= Mexican American culture =

Mexican-American culture is influenced by Mexican culture and American culture. Mexican culture is influenced by Spanish culture and Native American culture.

==Holidays==
Cinco de Mayo is a holiday that originated from California’s Mexican community. Mexicans also celebrate Mexican Americans celebrate holidays such as Día de los Muertos (Day of the Dead), Mexican Independence Day (Día de la Independencia), Christmas (Navidad), and the Feast of the Virgin of Guadalupe (Día de la Virgen de Guadalupe).

==Religions==
Mexican-Americans predominantly identify as Catholics and Protestants; however, they also include Mexican American individuals who are Protestants, Muslims, Jews, and Mormons.
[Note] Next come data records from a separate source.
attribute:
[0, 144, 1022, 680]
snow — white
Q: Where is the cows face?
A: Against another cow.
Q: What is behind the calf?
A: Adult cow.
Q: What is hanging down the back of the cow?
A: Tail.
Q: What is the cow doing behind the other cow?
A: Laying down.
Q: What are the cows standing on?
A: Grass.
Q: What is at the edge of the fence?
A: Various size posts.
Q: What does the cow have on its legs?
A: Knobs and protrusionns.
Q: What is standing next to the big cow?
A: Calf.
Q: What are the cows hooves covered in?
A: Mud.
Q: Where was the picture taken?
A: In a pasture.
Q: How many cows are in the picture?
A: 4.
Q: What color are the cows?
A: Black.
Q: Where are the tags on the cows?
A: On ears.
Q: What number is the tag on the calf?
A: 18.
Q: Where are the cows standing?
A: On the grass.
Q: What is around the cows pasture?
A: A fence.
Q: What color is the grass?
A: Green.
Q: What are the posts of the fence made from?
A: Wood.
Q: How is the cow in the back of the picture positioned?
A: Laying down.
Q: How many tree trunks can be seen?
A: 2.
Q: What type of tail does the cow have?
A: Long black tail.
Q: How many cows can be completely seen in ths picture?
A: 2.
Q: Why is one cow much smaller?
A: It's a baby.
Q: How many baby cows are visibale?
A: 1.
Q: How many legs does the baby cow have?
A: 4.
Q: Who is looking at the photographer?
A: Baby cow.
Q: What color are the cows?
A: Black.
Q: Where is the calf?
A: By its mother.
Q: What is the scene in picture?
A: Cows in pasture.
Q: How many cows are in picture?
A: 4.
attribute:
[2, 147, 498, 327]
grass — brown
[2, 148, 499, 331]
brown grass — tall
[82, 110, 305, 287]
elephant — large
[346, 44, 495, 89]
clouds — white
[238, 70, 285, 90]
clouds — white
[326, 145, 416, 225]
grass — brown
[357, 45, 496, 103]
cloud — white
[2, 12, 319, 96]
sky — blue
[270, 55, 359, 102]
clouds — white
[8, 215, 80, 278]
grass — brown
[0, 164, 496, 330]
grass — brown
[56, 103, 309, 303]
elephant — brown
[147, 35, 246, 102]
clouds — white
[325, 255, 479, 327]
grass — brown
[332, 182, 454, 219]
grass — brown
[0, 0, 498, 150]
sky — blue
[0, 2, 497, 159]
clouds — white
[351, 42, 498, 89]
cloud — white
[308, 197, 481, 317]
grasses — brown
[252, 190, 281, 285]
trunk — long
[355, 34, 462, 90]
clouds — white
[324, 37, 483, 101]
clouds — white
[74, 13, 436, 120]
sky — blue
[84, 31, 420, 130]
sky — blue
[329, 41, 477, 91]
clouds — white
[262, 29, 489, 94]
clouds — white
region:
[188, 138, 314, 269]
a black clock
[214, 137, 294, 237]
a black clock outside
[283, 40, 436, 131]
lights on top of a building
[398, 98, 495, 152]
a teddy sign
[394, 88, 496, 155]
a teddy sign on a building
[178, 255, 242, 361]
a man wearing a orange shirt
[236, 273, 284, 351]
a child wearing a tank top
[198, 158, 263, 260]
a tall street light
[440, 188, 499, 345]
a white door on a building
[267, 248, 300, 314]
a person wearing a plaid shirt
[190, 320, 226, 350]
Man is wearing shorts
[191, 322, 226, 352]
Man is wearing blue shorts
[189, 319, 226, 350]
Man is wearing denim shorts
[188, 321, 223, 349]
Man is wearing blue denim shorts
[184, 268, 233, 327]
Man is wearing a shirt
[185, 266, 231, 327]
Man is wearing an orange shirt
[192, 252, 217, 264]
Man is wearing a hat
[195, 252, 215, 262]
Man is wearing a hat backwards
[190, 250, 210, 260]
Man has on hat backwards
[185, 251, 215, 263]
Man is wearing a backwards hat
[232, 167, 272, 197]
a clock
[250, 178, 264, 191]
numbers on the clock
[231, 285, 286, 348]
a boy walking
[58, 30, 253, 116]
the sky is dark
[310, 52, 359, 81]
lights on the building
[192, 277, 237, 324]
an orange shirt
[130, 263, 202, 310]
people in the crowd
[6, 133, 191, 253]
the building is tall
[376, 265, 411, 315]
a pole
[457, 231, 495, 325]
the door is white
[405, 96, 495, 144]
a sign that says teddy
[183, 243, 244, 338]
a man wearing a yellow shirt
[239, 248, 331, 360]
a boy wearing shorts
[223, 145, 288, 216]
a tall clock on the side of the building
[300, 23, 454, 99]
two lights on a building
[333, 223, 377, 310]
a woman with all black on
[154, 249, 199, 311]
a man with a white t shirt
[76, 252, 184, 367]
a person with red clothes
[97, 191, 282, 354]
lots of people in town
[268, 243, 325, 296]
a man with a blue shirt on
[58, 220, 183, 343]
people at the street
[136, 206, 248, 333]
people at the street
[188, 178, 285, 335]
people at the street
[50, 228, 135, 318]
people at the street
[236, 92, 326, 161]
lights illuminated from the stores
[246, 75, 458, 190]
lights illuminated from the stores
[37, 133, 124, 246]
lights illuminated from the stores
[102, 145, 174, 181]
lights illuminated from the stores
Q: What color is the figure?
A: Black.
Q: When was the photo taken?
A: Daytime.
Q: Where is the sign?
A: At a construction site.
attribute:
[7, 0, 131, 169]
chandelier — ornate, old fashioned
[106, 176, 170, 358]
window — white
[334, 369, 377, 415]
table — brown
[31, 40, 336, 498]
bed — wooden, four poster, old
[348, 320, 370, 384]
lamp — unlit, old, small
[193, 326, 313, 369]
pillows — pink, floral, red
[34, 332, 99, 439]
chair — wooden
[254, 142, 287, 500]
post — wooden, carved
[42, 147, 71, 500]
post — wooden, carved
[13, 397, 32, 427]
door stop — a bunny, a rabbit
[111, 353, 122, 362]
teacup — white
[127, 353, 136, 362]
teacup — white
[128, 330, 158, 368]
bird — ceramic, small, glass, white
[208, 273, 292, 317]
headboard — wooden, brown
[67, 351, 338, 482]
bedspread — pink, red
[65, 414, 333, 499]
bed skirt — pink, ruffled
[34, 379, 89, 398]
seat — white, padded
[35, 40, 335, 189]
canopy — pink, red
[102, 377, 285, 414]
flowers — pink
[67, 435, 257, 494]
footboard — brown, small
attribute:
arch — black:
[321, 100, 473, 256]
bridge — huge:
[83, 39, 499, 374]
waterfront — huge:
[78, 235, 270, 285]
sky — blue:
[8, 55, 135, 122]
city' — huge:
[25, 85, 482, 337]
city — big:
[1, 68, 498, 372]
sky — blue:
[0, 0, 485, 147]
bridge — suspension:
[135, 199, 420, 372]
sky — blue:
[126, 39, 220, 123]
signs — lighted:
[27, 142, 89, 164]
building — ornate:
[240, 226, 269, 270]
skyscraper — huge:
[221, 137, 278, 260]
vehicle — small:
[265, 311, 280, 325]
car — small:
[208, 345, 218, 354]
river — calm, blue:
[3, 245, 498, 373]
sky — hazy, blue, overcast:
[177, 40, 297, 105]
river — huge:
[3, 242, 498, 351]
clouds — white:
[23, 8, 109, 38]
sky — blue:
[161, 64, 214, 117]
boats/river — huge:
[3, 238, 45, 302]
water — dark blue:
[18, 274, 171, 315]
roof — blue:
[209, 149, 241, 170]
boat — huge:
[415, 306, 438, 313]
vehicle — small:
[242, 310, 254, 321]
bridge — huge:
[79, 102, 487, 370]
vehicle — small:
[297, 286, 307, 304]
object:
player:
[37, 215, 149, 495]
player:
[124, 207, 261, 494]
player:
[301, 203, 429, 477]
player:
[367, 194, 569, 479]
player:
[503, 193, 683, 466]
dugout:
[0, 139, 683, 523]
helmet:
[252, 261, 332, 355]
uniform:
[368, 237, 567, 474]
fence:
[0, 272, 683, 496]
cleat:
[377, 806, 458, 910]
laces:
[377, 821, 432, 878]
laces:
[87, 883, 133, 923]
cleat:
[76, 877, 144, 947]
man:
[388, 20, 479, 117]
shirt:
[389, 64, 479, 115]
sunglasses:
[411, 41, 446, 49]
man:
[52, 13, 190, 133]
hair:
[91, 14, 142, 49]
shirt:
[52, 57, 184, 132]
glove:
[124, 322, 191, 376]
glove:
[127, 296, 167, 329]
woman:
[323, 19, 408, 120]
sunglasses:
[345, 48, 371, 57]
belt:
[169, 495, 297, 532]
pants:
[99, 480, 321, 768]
Religious celebrations hold significant importance within Mexican-American culture, including El Dia de la Virgin de Guadalupe, Easter, Day of the Dead and Christmas. Weddings, baptisms, and first communions are particularly meaningful events for Mexican Americans.

==Cuisine==

The influence of Mexican cuisine also has led to the creation of various quintessential American dishes, including Frito pies, Mission burritos, Texan chili con carne, yellow cheese enchiladas, fajitas, chimichangas, taco salad, cheese dip, sopapillas and Margaritas.